Friday, July 10, 2009

Film Review: Bruno

Review: ‘Bruno’

by John Nolte
Big Hollywood
http://bighollywood.breitbart.com/
Posted Jul 8th 2009 at 6:04 pm

One of the great Hollywood con jobs of the last five years was in convincing a mostly indifferent American public that a film with fewer domestic ticket sales than “Click,” “Mission Impossible III,” “Over the Hedge” and “Superman Returns” was some sort of cultural phenomenon. Wildly profitable? Sure. But any reasonable analysis of a modest $127 million haul shouldn’t be described as anything nearing a “phenomenon.” Luckily for “Borat” (2006) the right people were on board to hype up this nonsense-machine.

The “right people,” naturally, are mostly coastal elites who loved watching the everyday folks they so loathe cynically set up and manipulated to a point where they could be edited into unappealing, buffoonish caricatures, which isn’t to say a few weren’t truly unappealing and buffoonish, or that when it wasn’t gross-out disgusting the adventures of Sacha Baron Cohen’s clueless foreigner didn’t serve up a few honestly-earned laughs. But just the thought of joining up with the superior, self-satisfied smugs imperiously chuckling from Hollywood Hills and Manhattan skyscrapers as their personal jester demeaned we peasants cast a mean-spirit over everything.

With “Bruno,” and to his eternal credit, the Jester has turned on his masters and as we’ve seen in all those “Does ‘Bruno’ go too far?” articles, not surprisingly, many of them find turnabout unfair play. Because it’s now celebrity culture and other protected classes (gays and blacks) also facing Baron Cohen’s withering fire, suddenly what was once so daring, illuminating, brave and hilarious - guffaws at the expense of others - must now be met with beard scratching over “false gayness” and heavy, solemn pauses due to a “nasty streak.”

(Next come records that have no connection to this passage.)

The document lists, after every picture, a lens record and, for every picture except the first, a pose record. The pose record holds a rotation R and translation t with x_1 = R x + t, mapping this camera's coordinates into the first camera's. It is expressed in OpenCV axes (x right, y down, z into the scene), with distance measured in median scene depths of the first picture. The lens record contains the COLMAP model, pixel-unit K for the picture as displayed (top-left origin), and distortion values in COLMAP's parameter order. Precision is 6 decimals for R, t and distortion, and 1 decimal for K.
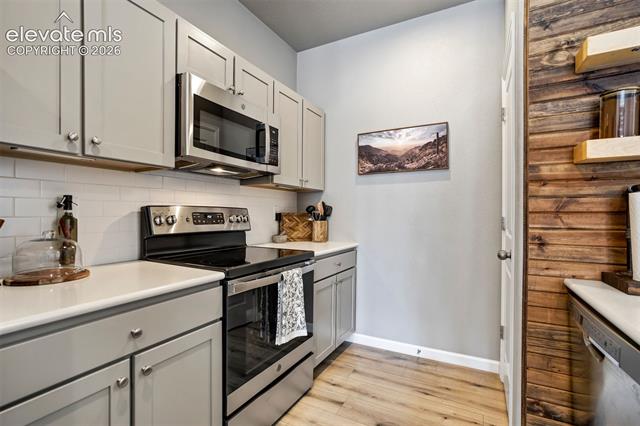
lens RADIAL K [[297.6, 0, 323.9], [0, 297.6, 215.5], [0, 0, 1]] dist [-0.041661, 0.021889]
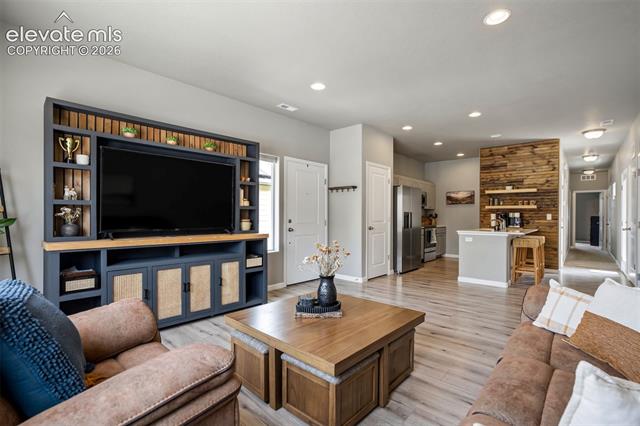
lens RADIAL K [[297.6, 0, 323.9], [0, 297.6, 215.5], [0, 0, 1]] dist [-0.041661, 0.021889]
pose [[0.971540, 0.002678, -0.236860, -0.800202], [-0.003905, 0.999981, -0.004709, 0.006700], [0.236843, 0.005500, 0.971532, -4.669142]]
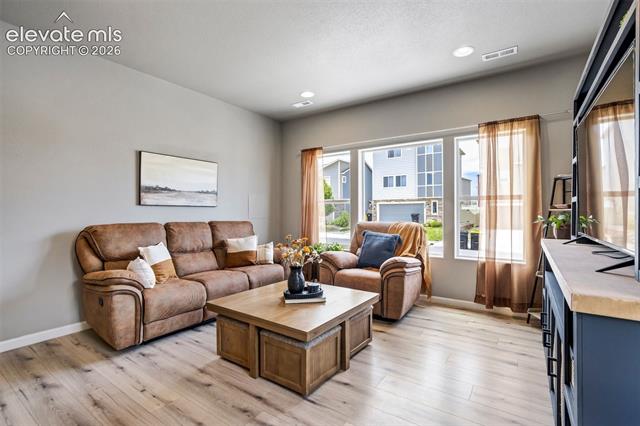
lens RADIAL K [[297.6, 0, 323.9], [0, 297.6, 215.5], [0, 0, 1]] dist [-0.041661, 0.021889]
pose [[-0.994213, -0.001475, 0.107415, -1.500583], [-0.000261, 0.999936, 0.011311, -0.003887], [-0.107425, 0.011218, -0.994150, -1.418523]]
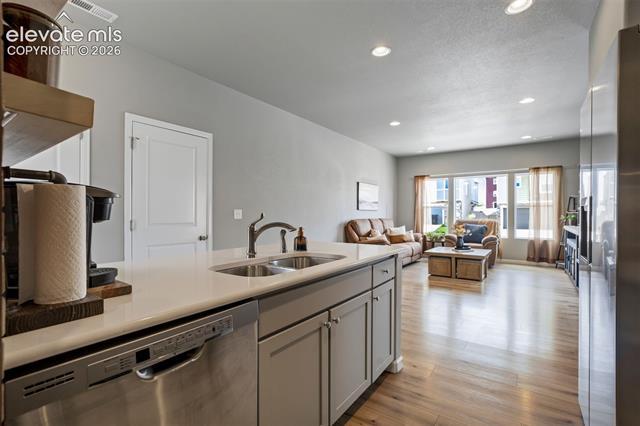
lens RADIAL K [[297.6, 0, 323.9], [0, 297.6, 215.5], [0, 0, 1]] dist [-0.041661, 0.021889]
pose [[-0.992530, -0.002971, 0.121962, 0.216865], [-0.002123, 0.999973, 0.007086, -0.001270], [-0.121980, 0.006774, -0.992509, 1.130107]]
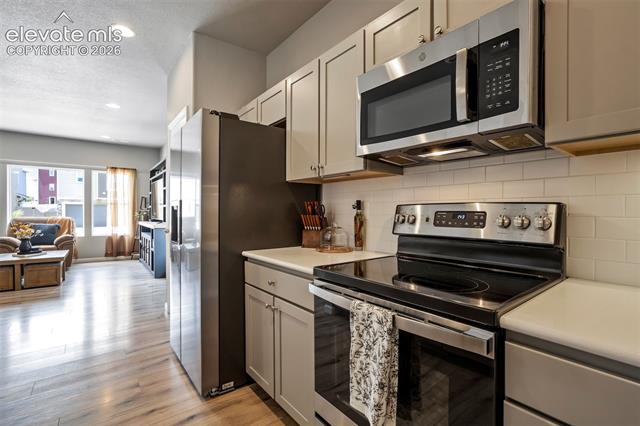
lens RADIAL K [[297.6, 0, 323.9], [0, 297.6, 215.5], [0, 0, 1]] dist [-0.041661, 0.021889]
pose [[-0.399439, 0.007105, -0.916732, 0.544027], [-0.006757, 0.999920, 0.010693, -0.005926], [0.916735, 0.010465, -0.399359, 1.310488]]
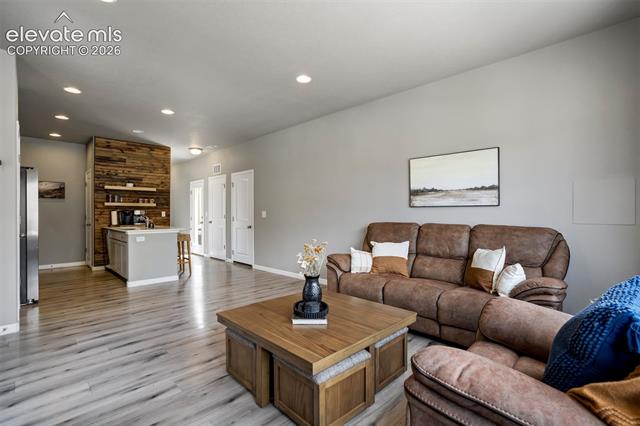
lens RADIAL K [[297.6, 0, 323.9], [0, 297.6, 215.5], [0, 0, 1]] dist [-0.041661, 0.021889]
pose [[0.283001, -0.010401, 0.959063, -2.614017], [0.005580, 0.999942, 0.009198, -0.012747], [-0.959103, 0.002749, 0.283042, -3.649251]]
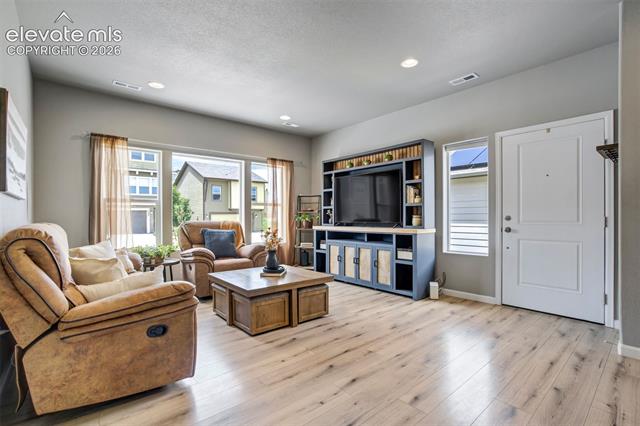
lens RADIAL K [[300.1, 0, 322.7], [0, 300.1, 217.6], [0, 0, 1]] dist [-0.044334, 0.023869]
pose [[-0.362647, -0.000014, -0.931926, 0.941039], [0.000691, 1.000000, -0.000284, 0.054401], [0.931926, -0.000747, -0.362647, -1.896961]]
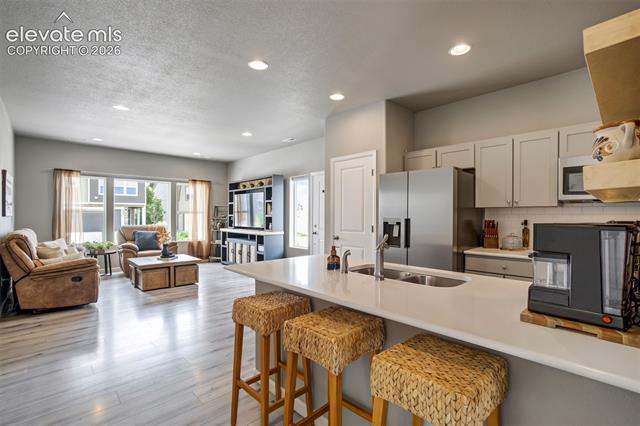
lens RADIAL K [[297.6, 0, 323.9], [0, 297.6, 215.5], [0, 0, 1]] dist [-0.041661, 0.021889]
pose [[-0.313865, -0.002776, -0.949464, 1.935990], [-0.006436, 0.999979, -0.000797, -0.083866], [0.949446, 0.005860, -0.313876, 0.107602]]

If you define politically incorrect as I do - having the guts to satirize the Left’s sacred cows (or everything Stewart, Letterman and Maher don’t do) - ”Bruno” hits the mark with an across the board ambush which, because everyone’s taking fire, goes a long way to mitigate the mean-spiritedness that made “Borat” such an exercise in elitist cruelty. The downside, and it’s a steep one, is that “Bruno” is relentlessly smutty and lewd, packed with full-frontal male nudity (much of it in close-up), outrageous but explicit portrayals of gay sex, and most disturbing, a swingers’ orgy with only the smallest of black dots to avoid an X-rating. This is easily the most off-putting film in years.

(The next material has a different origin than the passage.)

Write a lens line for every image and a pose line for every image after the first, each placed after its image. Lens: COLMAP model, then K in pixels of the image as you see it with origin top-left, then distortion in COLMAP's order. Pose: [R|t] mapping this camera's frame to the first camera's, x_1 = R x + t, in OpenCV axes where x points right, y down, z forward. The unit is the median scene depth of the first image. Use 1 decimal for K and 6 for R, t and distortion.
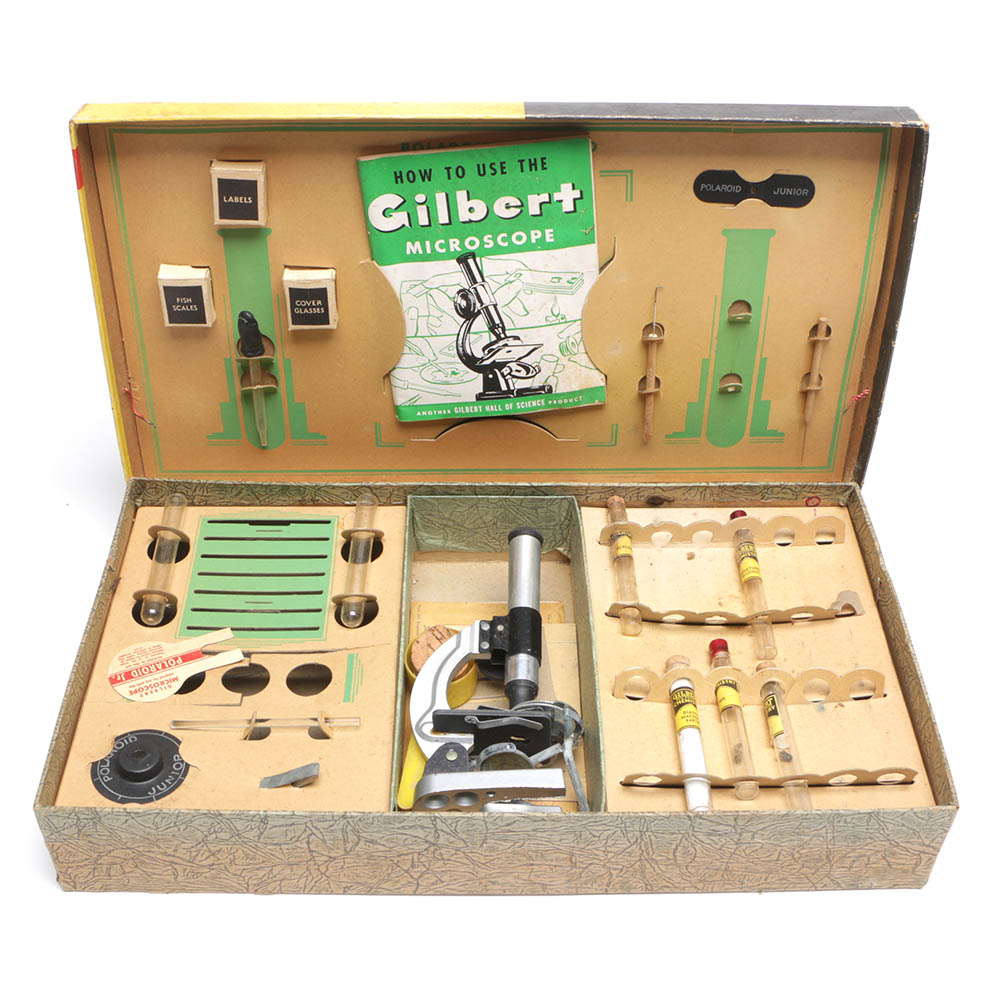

A series of increasingly disturbing, ambush-style set pieces designed for uncomfortable laughter revolve around the thin plot of a flamboyantly gay Austrian television host who, with his faithful gay assistant Luntz, comes to America seeking fame, celebrity and to be the biggest “gay star since Arnold Schwarzenegger.” At first Bruno tries the conventional Hollywood route with an agent who helps to set up a pilot for a celebrity interview show. After this crashes and burns, Bruno starts to re-think the whole “gay” thing and hopes success can be found if he “man’s up” with, among other things, a stint in the National Guard, self-defense courses and a sexual re-orientation ministry.

There are some truly funny moments, dozens of them, in fact, and many of the situations are even inspired. Watching Bruno destroy a fashion show, take the adopted black baby he named O.J. on a Jerry Springer-ish talk show, get permission from degenerate stage mothers to put their young children in danger and criticize Osama bin Laden’s sense of fashion to one of his underlings, is to bear witness to moments of real comic genius. But for every one of these there are at least five seedy others that make you want to take a shower and go to confession.

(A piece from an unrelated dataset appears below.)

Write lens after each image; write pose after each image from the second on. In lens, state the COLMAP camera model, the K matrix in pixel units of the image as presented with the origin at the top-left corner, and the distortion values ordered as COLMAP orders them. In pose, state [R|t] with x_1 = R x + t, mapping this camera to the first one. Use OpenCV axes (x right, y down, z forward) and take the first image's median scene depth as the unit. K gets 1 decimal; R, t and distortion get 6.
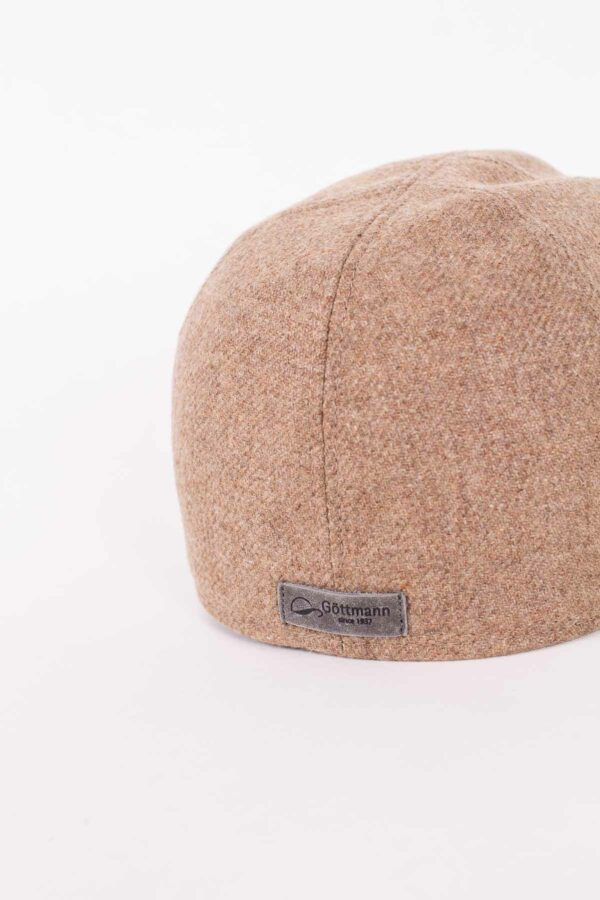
lens RADIAL K [[1476.1, 0, 298.7], [0, 1476.1, 448.9], [0, 0, 1]] dist [-0.079054, 0.000000]
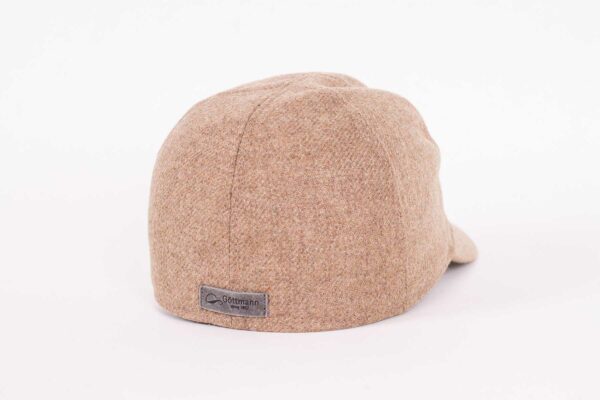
lens RADIAL K [[984.1, 0, 300.5], [0, 984.1, 200.7], [0, 0, 1]] dist [-0.079054, 0.000000]
pose [[0.993573, 0.084457, 0.075369, 0.009647], [-0.075475, 0.990498, -0.114963, 0.120384], [-0.084362, 0.108535, 0.990507, -0.248225]]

There’s another comedy line breached that has nothing to do with the explicit content. Frequently the narrative gets lazy and asks us to consciously laugh only at the idea we’re being shocked - only at the idea of how explicit and revolting things get. You can almost hear the filmmakers bragging like children, “Can you believe we got an R-rating?”

No. I can’t.

Over time the relentless nudity and crudity starts to wear. Even though you’re laughing, at the same time you’re hoping the next scene gives it a rest. But as the film rolls on things only get worse until - even though you’re still laughing - you can’t wait for it to come to an end.

As far as all the talk about whether or not “Bruno’s” homophobic , the answer is absolutely not. Unlike Baron Cohen’s victims, those everyday people who mind their own business, the Bruno character is fictional and obviously satiric. The only possible “homophobic” moment comes from former presidential candidate Ron Paul who calls Bruno a “queer” after the Austrian Fashionista makes a crude pass at him. Personally, I think GLAAD should award Paul a medal for tolerance. Gay or straight, Bruno deserved to get knocked on his ass.

I think it was Andy Warhol who said that after ten minutes of watching porn he wanted to have sex with everyone, but after an hour he never wanted to have sex again. That pretty well sums up sitting through “Bruno.”